The UX industry loves words like empathy, deep understanding, hidden needs, and human-centered design. Most of them sound good. The problem is that many have become so vague that they stop being useful. After conducting user interviews, I have become increasingly skeptical of research advice that encourages researchers to “understand what users feel” without explaining how to separate evidence from interpretation.

People are complicated. Memories are imperfect. Opinions change. Users are often surprisingly bad at predicting their own future behavior. That does not make interviews useless. It simply means we need to be more disciplined about what we are trying to learn.

The Goal Is Not To Read Minds

When I prepare an interview, I am not trying to uncover someone’s hidden psychology. I am trying to understand what happened. What did they do? What were they trying to achieve? What information did they look for? Where did they hesitate? What made the decision easier or harder? These questions generate evidence. Questions about hypothetical futures often generate speculation. There is a difference.

One of the most common pieces of UX advice is to “understand user motivations.” While that sounds sensible, it can easily push researchers toward interpretation too early. People can tell us what they remember, what they believe, and how they describe their actions. Their deeper motivations are often far less accessible than we pretend. Good interviews stay close to observable reality.

I Focus On Behavior Before Opinions

A common UX question is: “What do you think about housing websites?” The problem is that people usually answer with general beliefs, social expectations, or abstract preferences. Instead, I prefer questions such as: “Tell me about the last time you looked for a home online.” “What was the first thing you did?” “How did you compare different options?” “What information did you struggle to find?”

Now we are talking about actual events rather than theories. Behavior is often more reliable than opinion because it reflects something that already happened rather than something a participant imagines they might do in the future.
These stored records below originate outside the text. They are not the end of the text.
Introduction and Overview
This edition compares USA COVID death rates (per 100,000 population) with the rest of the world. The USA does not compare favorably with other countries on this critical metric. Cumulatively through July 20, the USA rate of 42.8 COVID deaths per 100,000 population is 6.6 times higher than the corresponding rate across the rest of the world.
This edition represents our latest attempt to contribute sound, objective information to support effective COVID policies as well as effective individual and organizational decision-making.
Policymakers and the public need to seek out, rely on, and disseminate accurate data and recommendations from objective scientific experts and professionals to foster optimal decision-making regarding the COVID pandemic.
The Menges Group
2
I Separate Observation From Interpretation

One of the easiest mistakes in research is turning a user’s comment into a story. A participant says, “I felt overwhelmed.” That is an observation. If I then write, “Users are overwhelmed because the navigation structure is too complex,” I have already moved into interpretation. Maybe the navigation was the problem. Maybe it wasn’t.

This distinction sounds obvious, but many research findings blur the line between what was observed and what was inferred. The more disciplined we are about separating the two, the more trustworthy our conclusions become.
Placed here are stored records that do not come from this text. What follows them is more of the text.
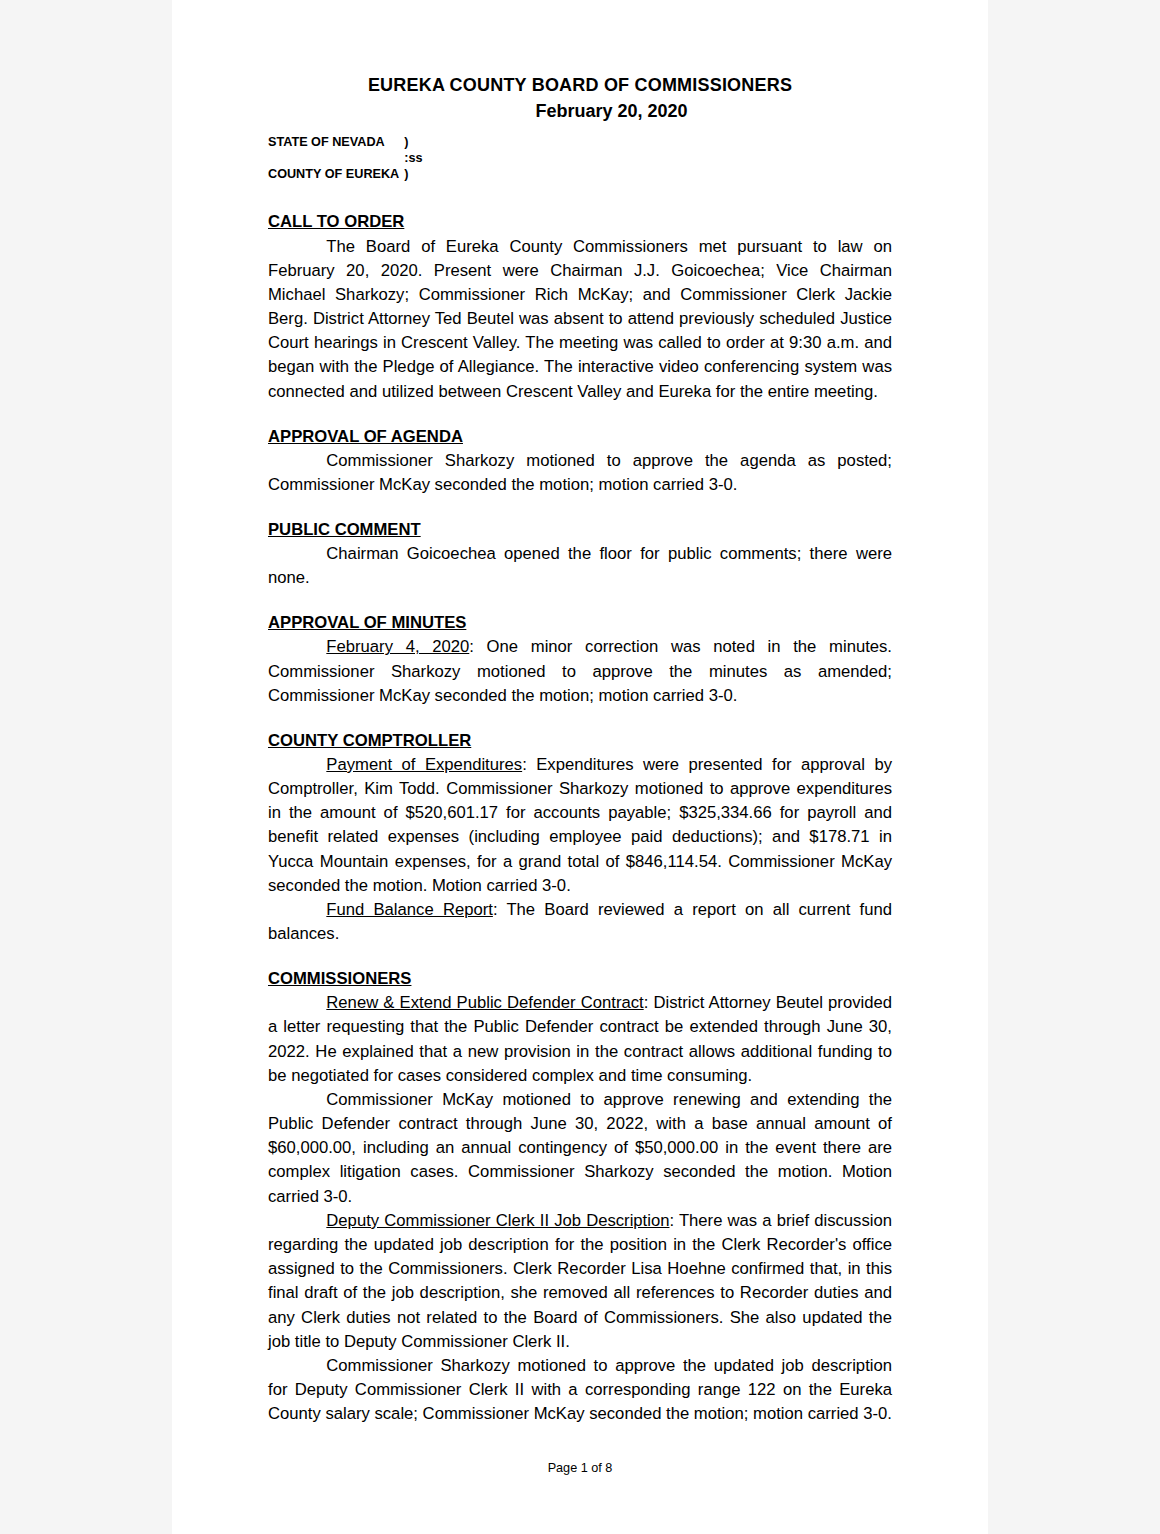EUREKA COUNTY BOARD OF COMMISSIONERS
February 20, 2020
| STATE OF NEVADA | ) |
| | :ss |
| COUNTY OF EUREKA | ) |
CALL TO ORDER
The Board of Eureka County Commissioners met pursuant to law on February 20, 2020. Present were Chairman J.J. Goicoechea; Vice Chairman Michael Sharkozy; Commissioner Rich McKay; and Commissioner Clerk Jackie Berg. District Attorney Ted Beutel was absent to attend previously scheduled Justice Court hearings in Crescent Valley. The meeting was called to order at 9:30 a.m. and began with the Pledge of Allegiance. The interactive video conferencing system was connected and utilized between Crescent Valley and Eureka for the entire meeting.
APPROVAL OF AGENDA
Commissioner Sharkozy motioned to approve the agenda as posted; Commissioner McKay seconded the motion; motion carried 3-0.
PUBLIC COMMENT
Chairman Goicoechea opened the floor for public comments; there were none.
APPROVAL OF MINUTES
February 4, 2020: One minor correction was noted in the minutes. Commissioner Sharkozy motioned to approve the minutes as amended; Commissioner McKay seconded the motion; motion carried 3-0.
COUNTY COMPTROLLER
Payment of Expenditures: Expenditures were presented for approval by Comptroller, Kim Todd. Commissioner Sharkozy motioned to approve expenditures in the amount of $520,601.17 for accounts payable; $325,334.66 for payroll and benefit related expenses (including employee paid deductions); and $178.71 in Yucca Mountain expenses, for a grand total of $846,114.54. Commissioner McKay seconded the motion. Motion carried 3-0.
Fund Balance Report: The Board reviewed a report on all current fund balances.
COMMISSIONERS
Renew & Extend Public Defender Contract: District Attorney Beutel provided a letter requesting that the Public Defender contract be extended through June 30, 2022. He explained that a new provision in the contract allows additional funding to be negotiated for cases considered complex and time consuming.
Commissioner McKay motioned to approve renewing and extending the Public Defender contract through June 30, 2022, with a base annual amount of $60,000.00, including an annual contingency of $50,000.00 in the event there are complex litigation cases. Commissioner Sharkozy seconded the motion. Motion carried 3-0.
Deputy Commissioner Clerk II Job Description: There was a brief discussion regarding the updated job description for the position in the Clerk Recorder's office assigned to the Commissioners. Clerk Recorder Lisa Hoehne confirmed that, in this final draft of the job description, she removed all references to Recorder duties and any Clerk duties not related to the Board of Commissioners. She also updated the job title to Deputy Commissioner Clerk II.
Commissioner Sharkozy motioned to approve the updated job description for Deputy Commissioner Clerk II with a corresponding range 122 on the Eureka County salary scale; Commissioner McKay seconded the motion; motion carried 3-0.
Page 1 of 8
I Look For Patterns, Not Quotes

Individual quotes can be powerful, but a quote is not an insight. An insight emerges when multiple people independently describe similar behaviors, frustrations, or goals. During a recent housing project, participants repeatedly talked about commute times, nearby services, neighborhood character, and future lifestyle. Very few spoke primarily about square meters or floor plans.

The insight was not that one person wanted a shorter commute. The insight was that people were evaluating future life circumstances while the platform was primarily presenting housing specifications. The pattern mattered more than any individual quote.

I Try To Kill My Assumptions

Before every interview, I write down what I believe to be true. Then I actively look for evidence that I am wrong. This is uncomfortable, but it is often where the most valuable learning happens. Research should not be a process for confirming our ideas. It should be a process for challenging them.

For me, grounded user research is surprisingly simple. It means focusing on real behavior rather than abstract opinions, separating observations from interpretations, looking for patterns across participants, and treating assumptions as hypotheses rather than facts. The goal is not to uncover hidden psychological truths. The goal is to understand enough about reality to make better design decisions.